Scientists at Meru University of Science and Technology (MUST) have innovated clay-based cement, to address climate change and lower the cost of housing.

The clay-based cement is an innovation that aims at offering alternative climate-friendly and cheaper cement to address the rising demand for affordable housing.

Dr Joseph Mwiti, who is in charge of TRC Africa at the university, which is supporting the uptake of Limestone Calcined Clay Cement (LC3) in Sub-Saharan Africa, exuded confidence that the cement will be in the market and will go a long way in mitigating effects of climate change.

Mwiti is also the Director, of the Institute of Cement and Concrete at the varsity.

He said the innovation targets to reduce the clinker, the solid material in the manufacture of conventional cement, which is blamed for high emissions of carbon dioxide.

Mwiti explained that by switching to clay-based cement, the industry will reduce the amount of carbon dioxide and the cost of production.

"Cement industry emits between six to eight per cent of carbon dioxide emissions, and it places the cement industry as the third polluting industry in the world," he said during a tour of a clay-based cement laboratory at the university.

Top scientists, from various universities, including from Israel, Switzerland and Cuba, visited the MUST main campus in Nchiru, Tigania West sub county for the opening of the alternative cement laboratory and resource cement.

The centre will host scientists, who are putting final touches on the product and serve as a resource centre for the innovation that they hope to commercialise and supply to Africa.

The partners have been working together to develop the product.

He said the resource centre will be dedicated to supporting the uptake of limestone calcined clay cement in Sub-Saharan Africa.

Mwiti said after the cement is tested at laboratory and industrial scale using state-of-the-art equipment, the aim is mass production.

"LC3 is cost-saving.
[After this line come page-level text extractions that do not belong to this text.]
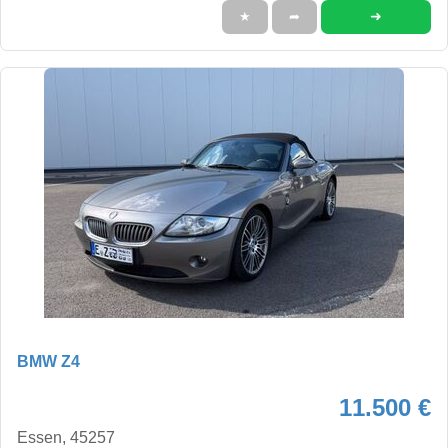
➜
★
➦
BMW Z4
11.500 €
Essen, 45257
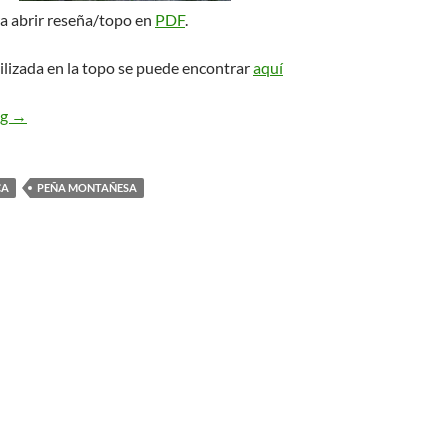
ra abrir reseña/topo en
PDF
.
ilizada en la topo se puede encontrar
aquí
Clásica de Verano. Peña Montañesa
ng
→
CA
PEÑA MONTAÑESA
We will be able to realise affordable housing in our country and other essential infrastructure that we require in the built environment. This type of cement has the potential to also set up new industries where we have clay. As it is, cement industries are located in some localized places along the Rift Valley and along the Coast of Kenya," he said.

"But now we have a chance to set up cement industries in the northern part of Kenya and places where we have a lot of clay. That means a lot of job creation and a lot of development," he added.
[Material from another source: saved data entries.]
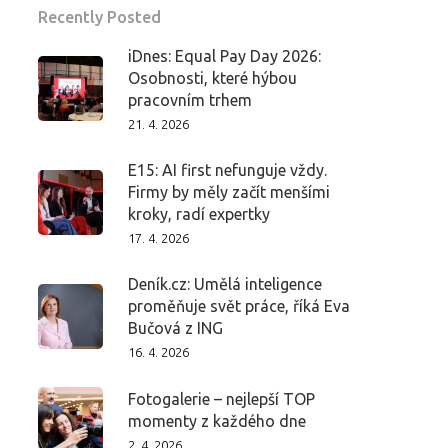
Recently Posted
iDnes: Equal Pay Day 2026:
Osobnosti, které hýbou
pracovním trhem
21. 4. 2026
E15: AI first nefunguje vždy.
Firmy by měly začít menšími
kroky, radí expertky
17. 4. 2026
Deník.cz: Umělá inteligence
proměňuje svět práce, říká Eva
Bučová z ING
16. 4. 2026
Fotogalerie – nejlepší TOP
momenty z každého dne
2. 4. 2026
The don said harnessing readily available clay will reduce clinker imports.

"We have for a long time been importing the clinker, and the prices of cement have been prone to price volatility due to fluctuations in the international market as we import clinker. But now we have a chance to use less clinker, and the more we use less clinker, the more we can fight climate change and lower the cost of cement," he said.
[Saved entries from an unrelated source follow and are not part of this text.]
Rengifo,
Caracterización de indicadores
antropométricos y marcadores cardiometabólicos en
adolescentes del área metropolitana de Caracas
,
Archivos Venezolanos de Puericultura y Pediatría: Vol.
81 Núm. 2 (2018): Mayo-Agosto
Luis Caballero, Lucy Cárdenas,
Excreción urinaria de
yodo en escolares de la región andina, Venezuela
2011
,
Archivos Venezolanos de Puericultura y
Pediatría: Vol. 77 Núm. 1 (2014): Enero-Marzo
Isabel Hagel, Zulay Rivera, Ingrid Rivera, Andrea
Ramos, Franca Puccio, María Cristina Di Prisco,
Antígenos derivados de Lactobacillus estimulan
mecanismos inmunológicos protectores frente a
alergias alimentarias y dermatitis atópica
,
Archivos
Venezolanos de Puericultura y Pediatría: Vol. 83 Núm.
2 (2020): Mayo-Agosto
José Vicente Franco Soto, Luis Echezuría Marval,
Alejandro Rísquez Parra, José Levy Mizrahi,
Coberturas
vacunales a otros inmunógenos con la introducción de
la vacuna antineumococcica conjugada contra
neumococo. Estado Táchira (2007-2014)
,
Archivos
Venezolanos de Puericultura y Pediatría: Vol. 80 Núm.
"We are part of the fight against climate change, and part of the solution to the much-needed cement, because it is a major ingredient in construction activities, in terms of cost and in terms of accessing it in Sub-Saharan Africa," Mwiti said.

Prof Karen Scrivener of EPFL, a university in Switzerland, hailed the launch of the centre.

"It should help the whole of Africa to develop this important material which can address the huge need for housing with minimum climate impact because we have to look at these two things. We have to look at climate, but we cannot forget people need houses," Prof Scrivener said.